▶ _Brief_: Here is a listing, set out below; repeat its lines from the one with "align-items: center ->" to the last, both included, and leave out the pictures.

▶ _Record excerpts_:
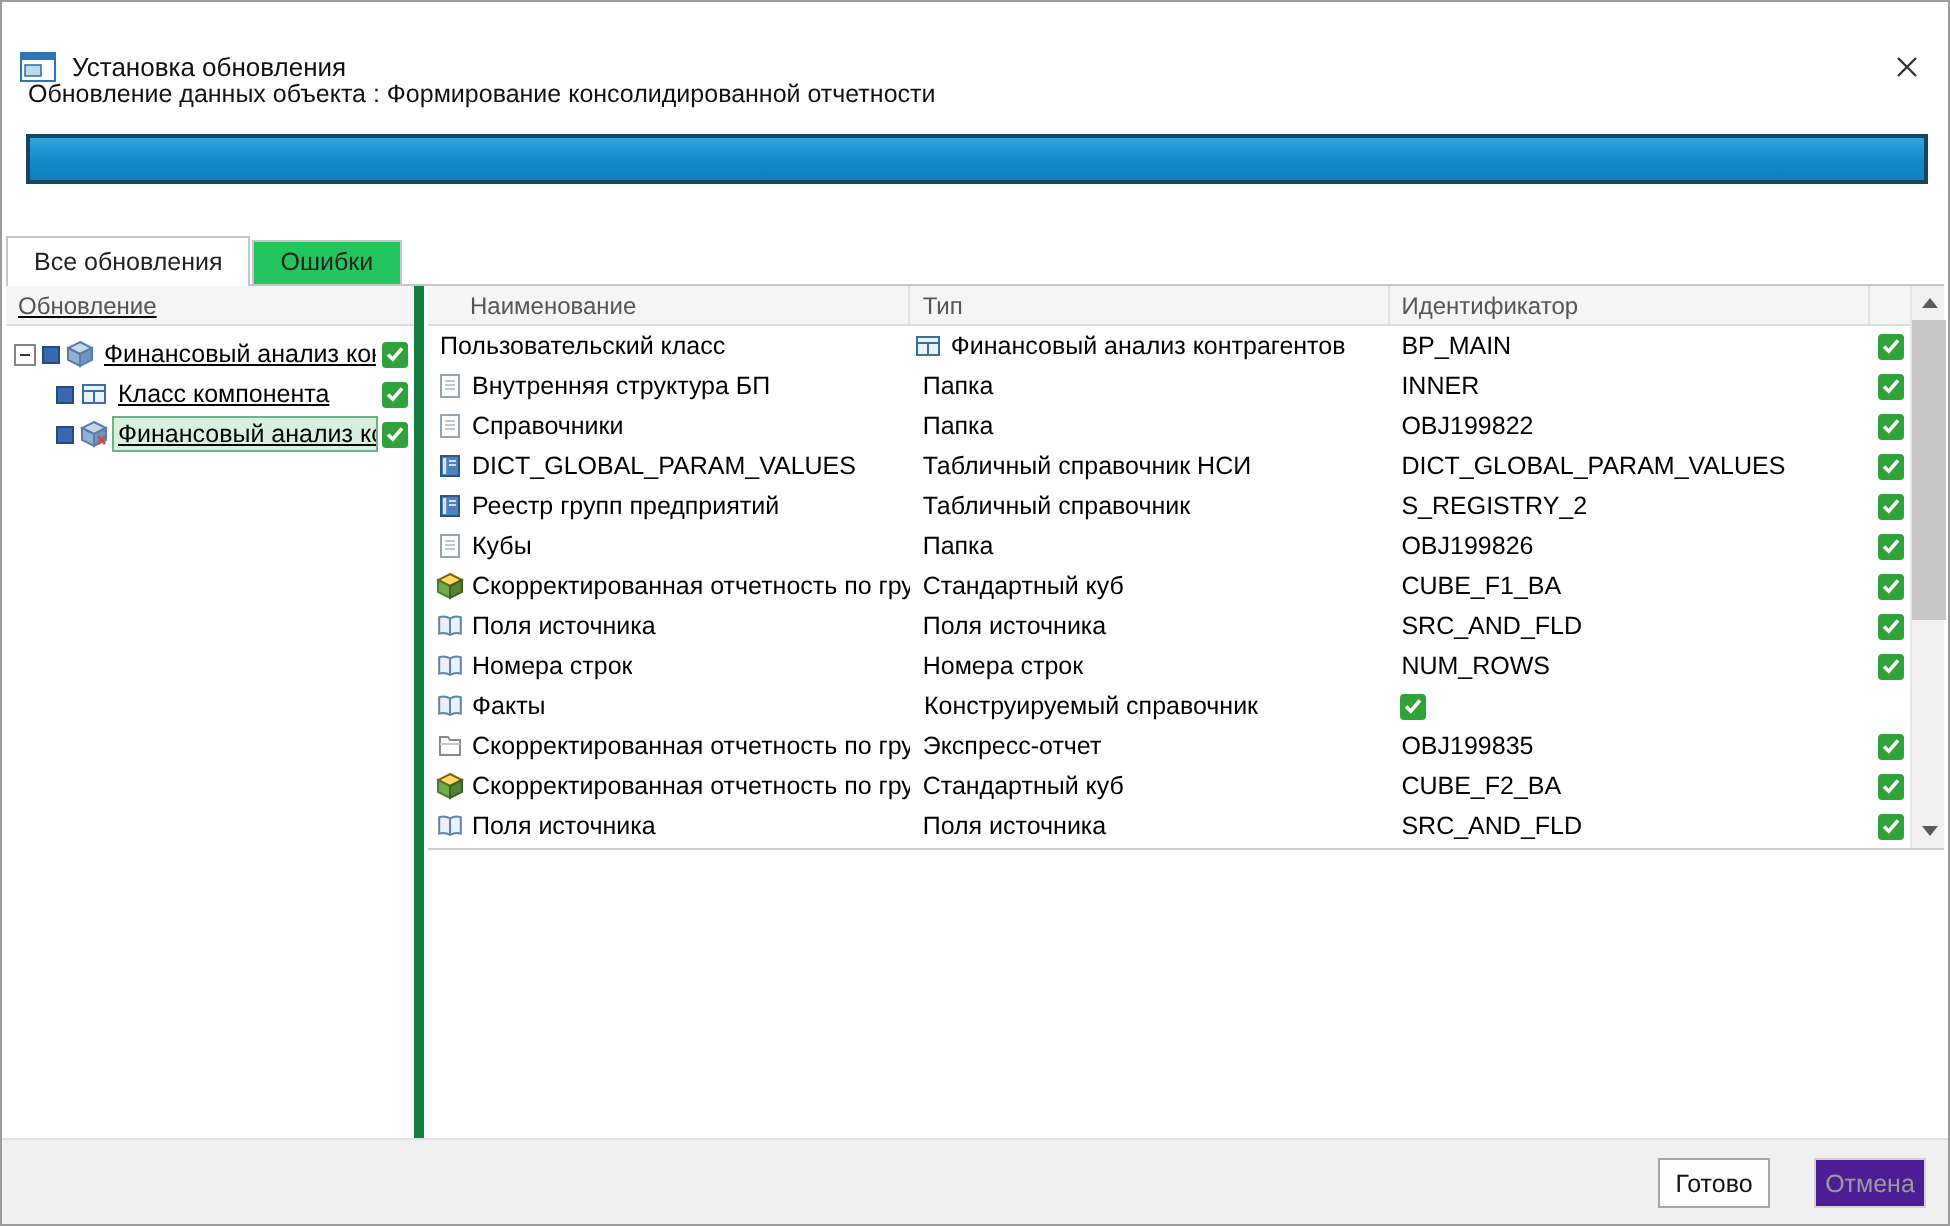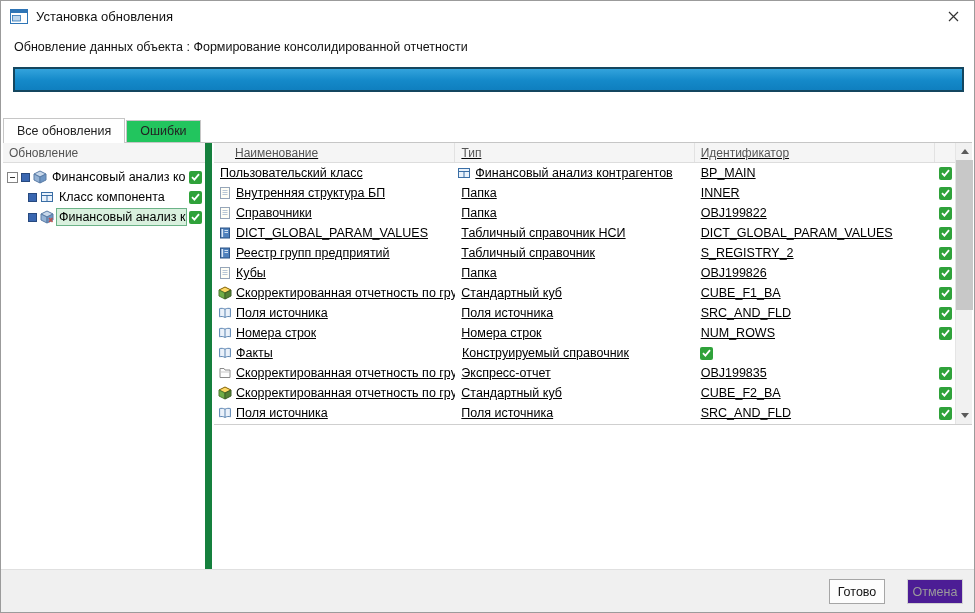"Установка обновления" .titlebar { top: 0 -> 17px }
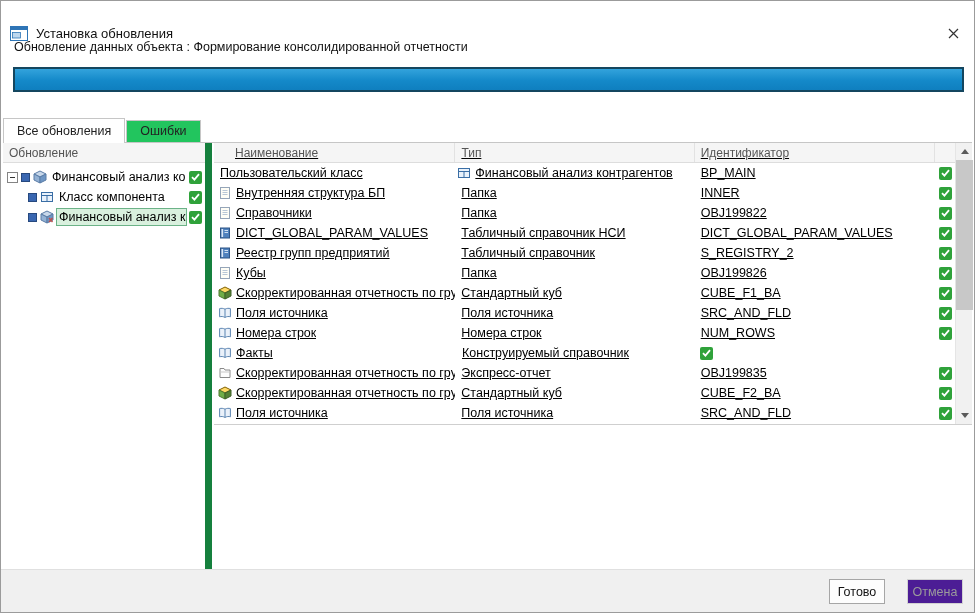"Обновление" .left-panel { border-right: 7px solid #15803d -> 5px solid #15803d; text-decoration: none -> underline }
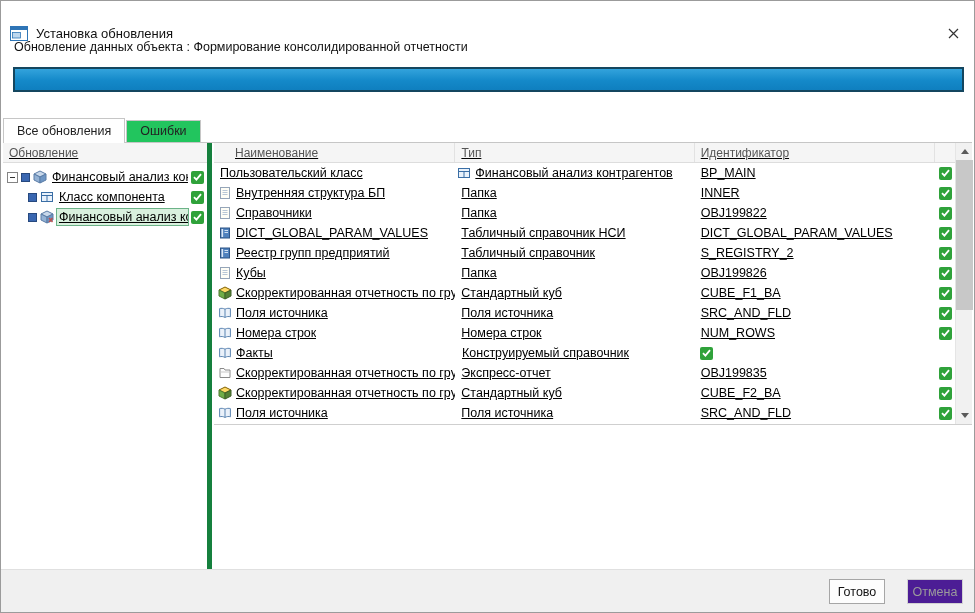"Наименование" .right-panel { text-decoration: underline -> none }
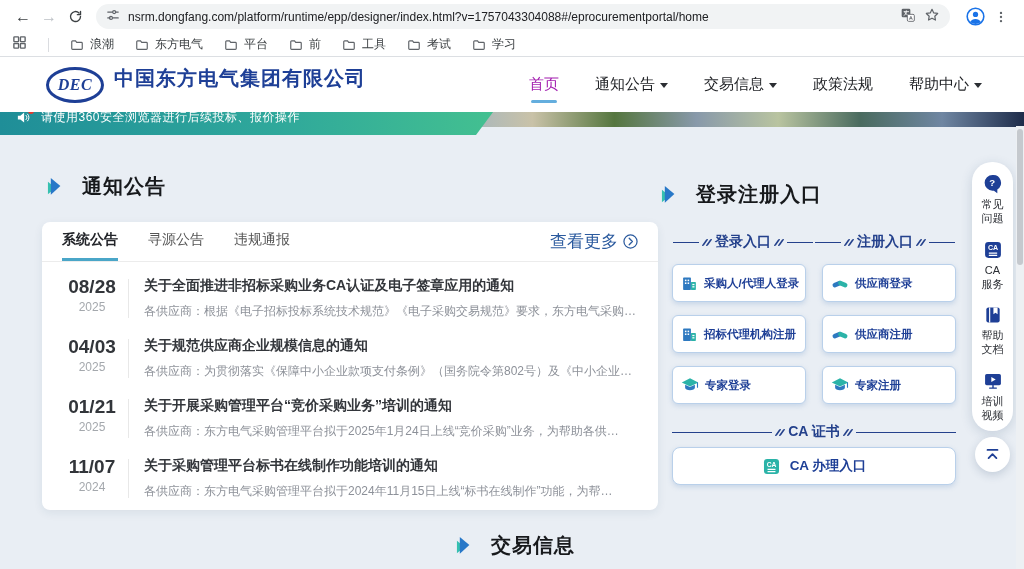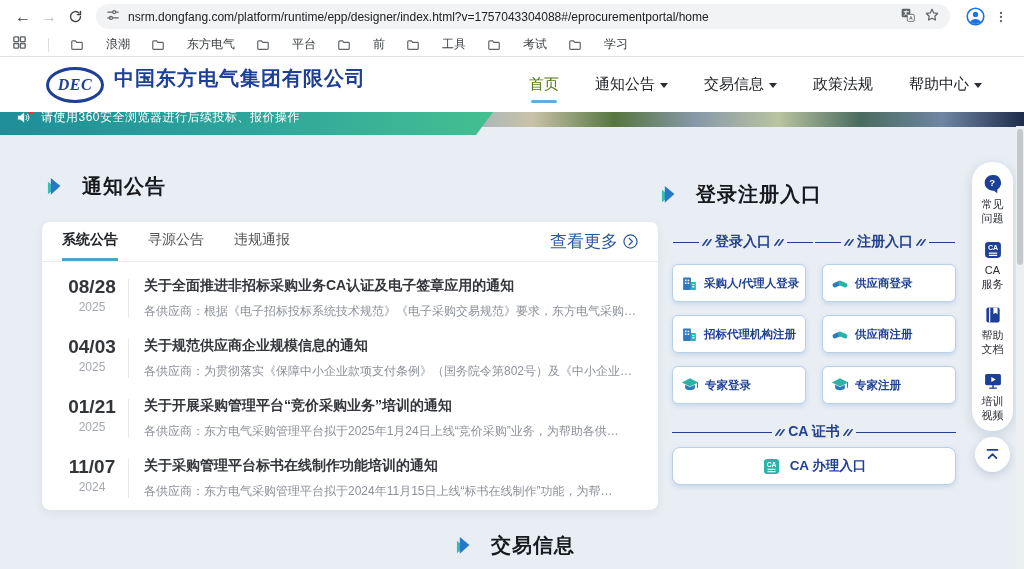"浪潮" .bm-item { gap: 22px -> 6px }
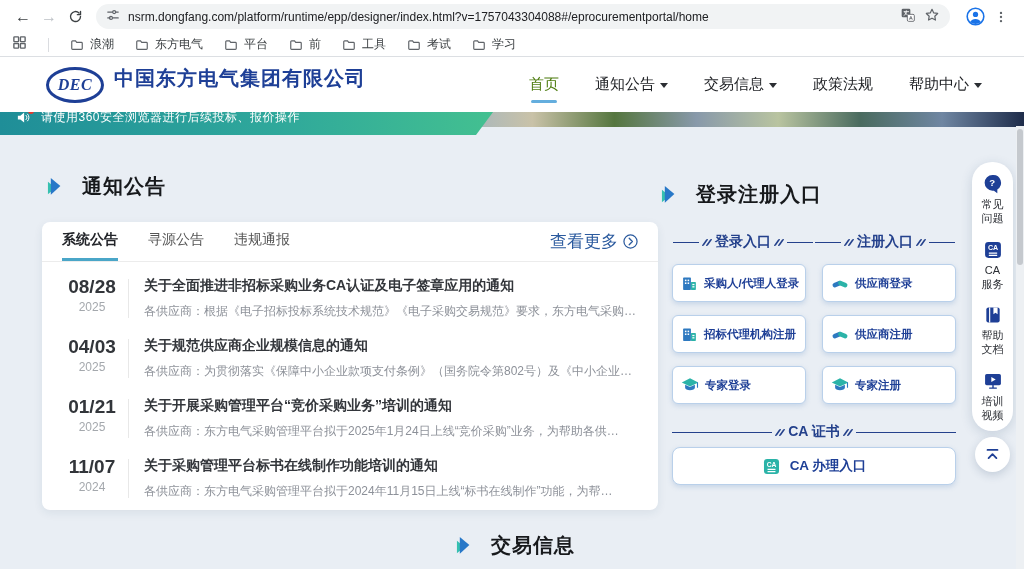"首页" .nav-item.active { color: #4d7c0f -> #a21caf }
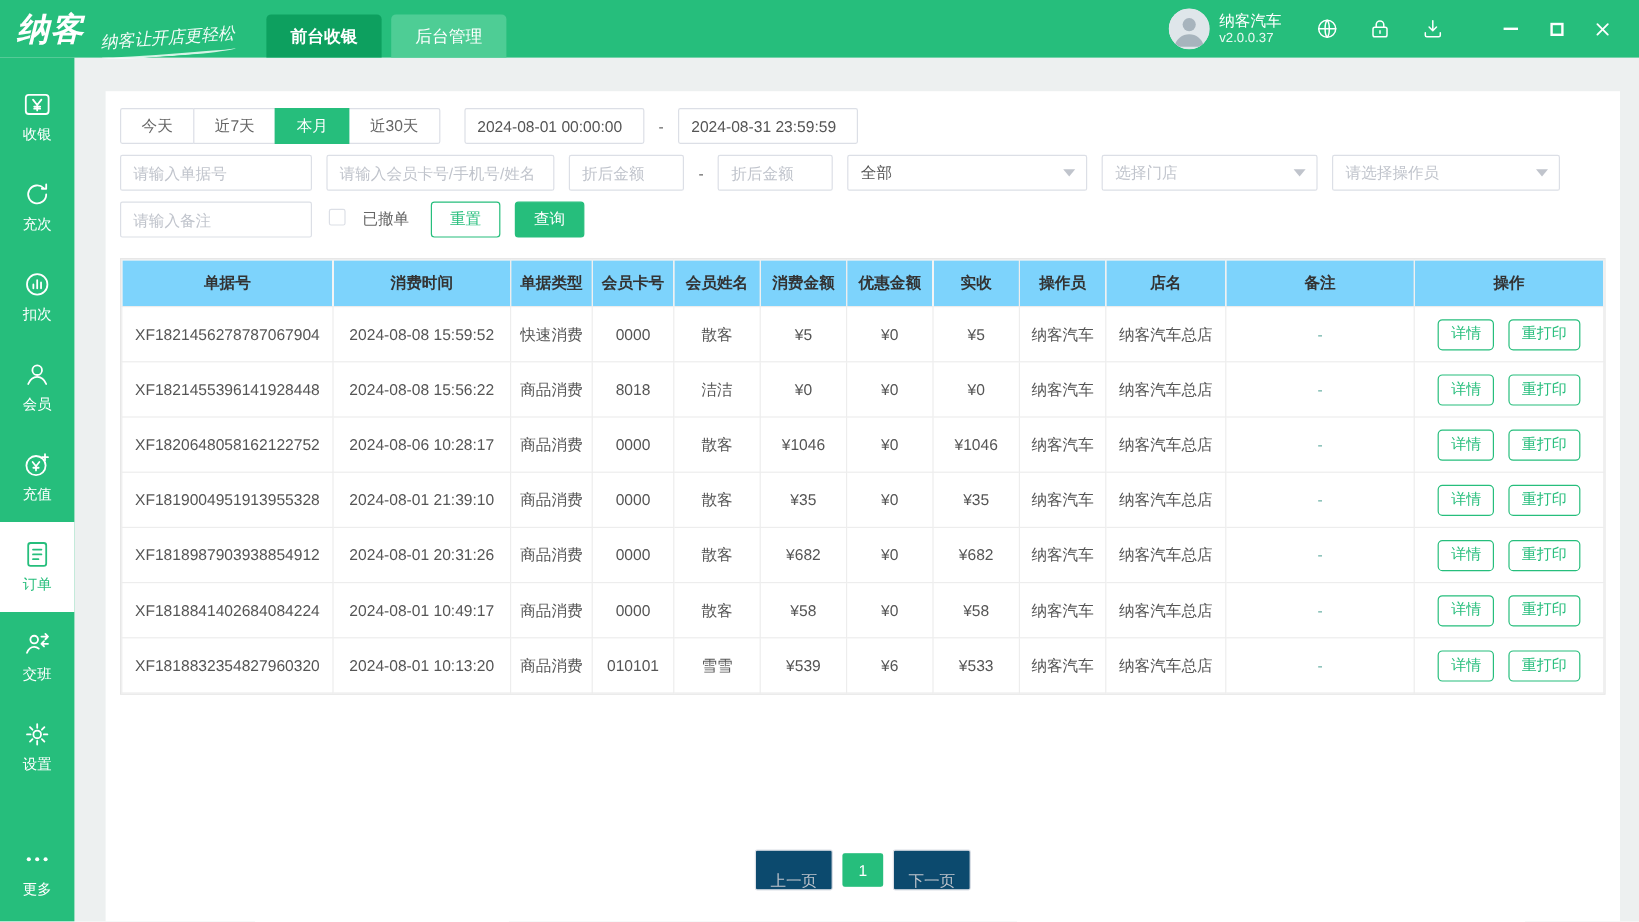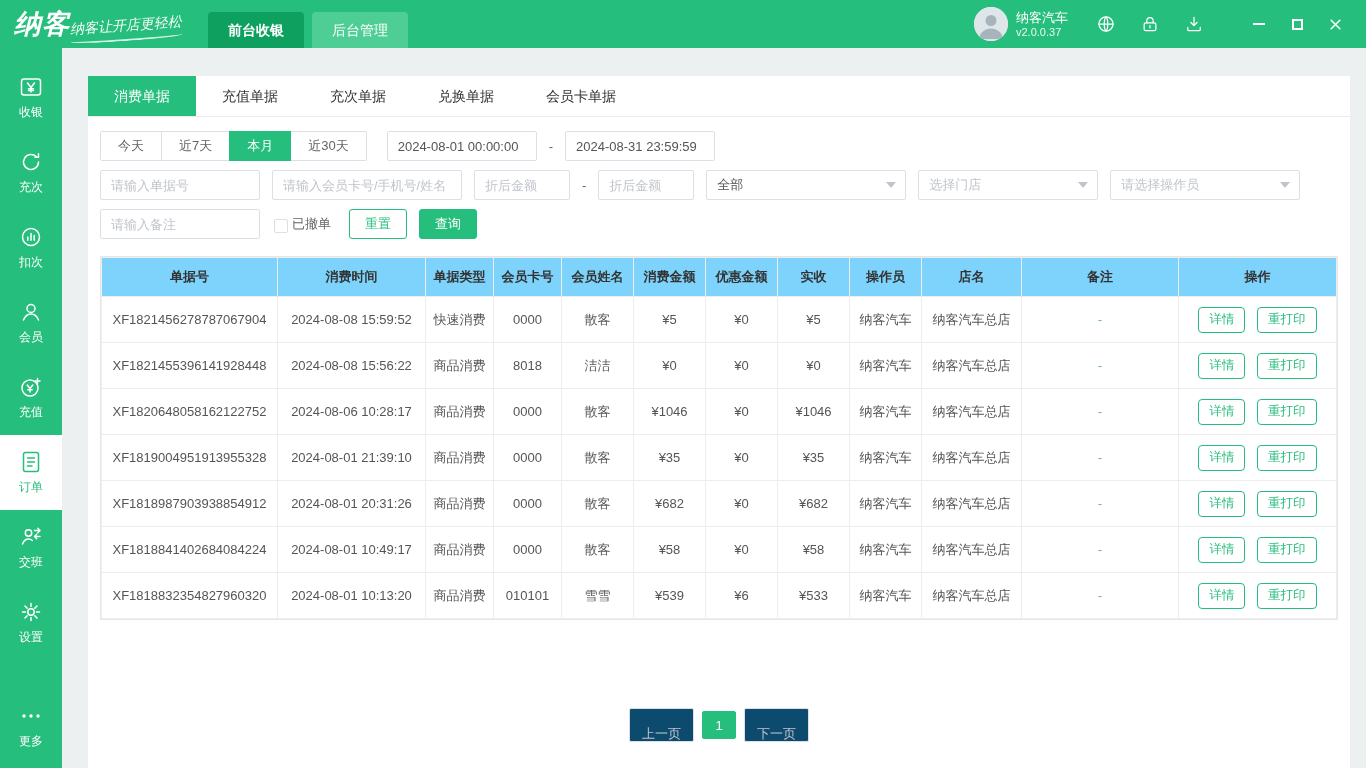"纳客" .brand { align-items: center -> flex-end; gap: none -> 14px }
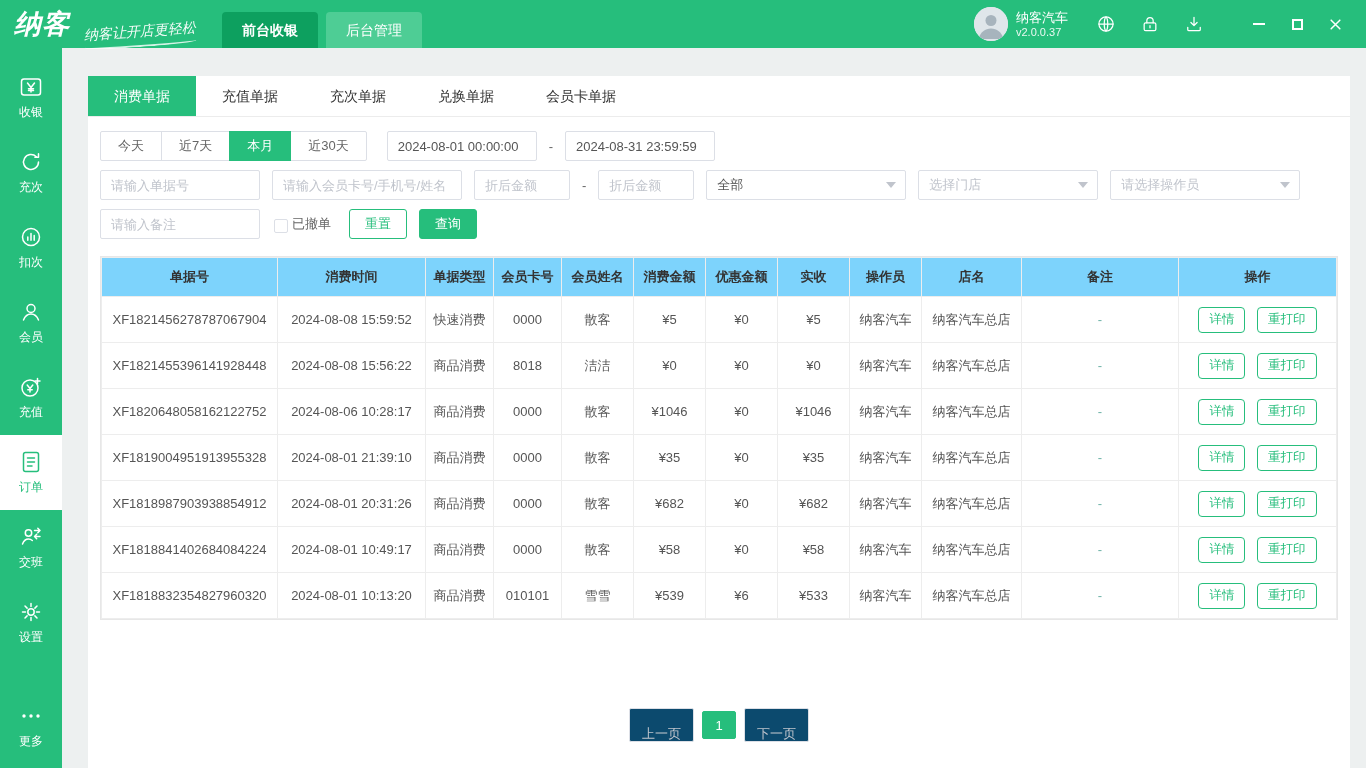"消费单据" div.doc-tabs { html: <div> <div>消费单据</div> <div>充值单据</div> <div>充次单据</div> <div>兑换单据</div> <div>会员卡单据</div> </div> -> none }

▶ _Solution for this exercise_:
"纳客" .brand { align-items: center -> flex-end; gap: none -> 14px }
"消费单据" div.doc-tabs { html: <div> <div>消费单据</div> <div>充值单据</div> <div>充次单据</div> <div>兑换单据</div> <div>会员卡单据</div> </div> -> none }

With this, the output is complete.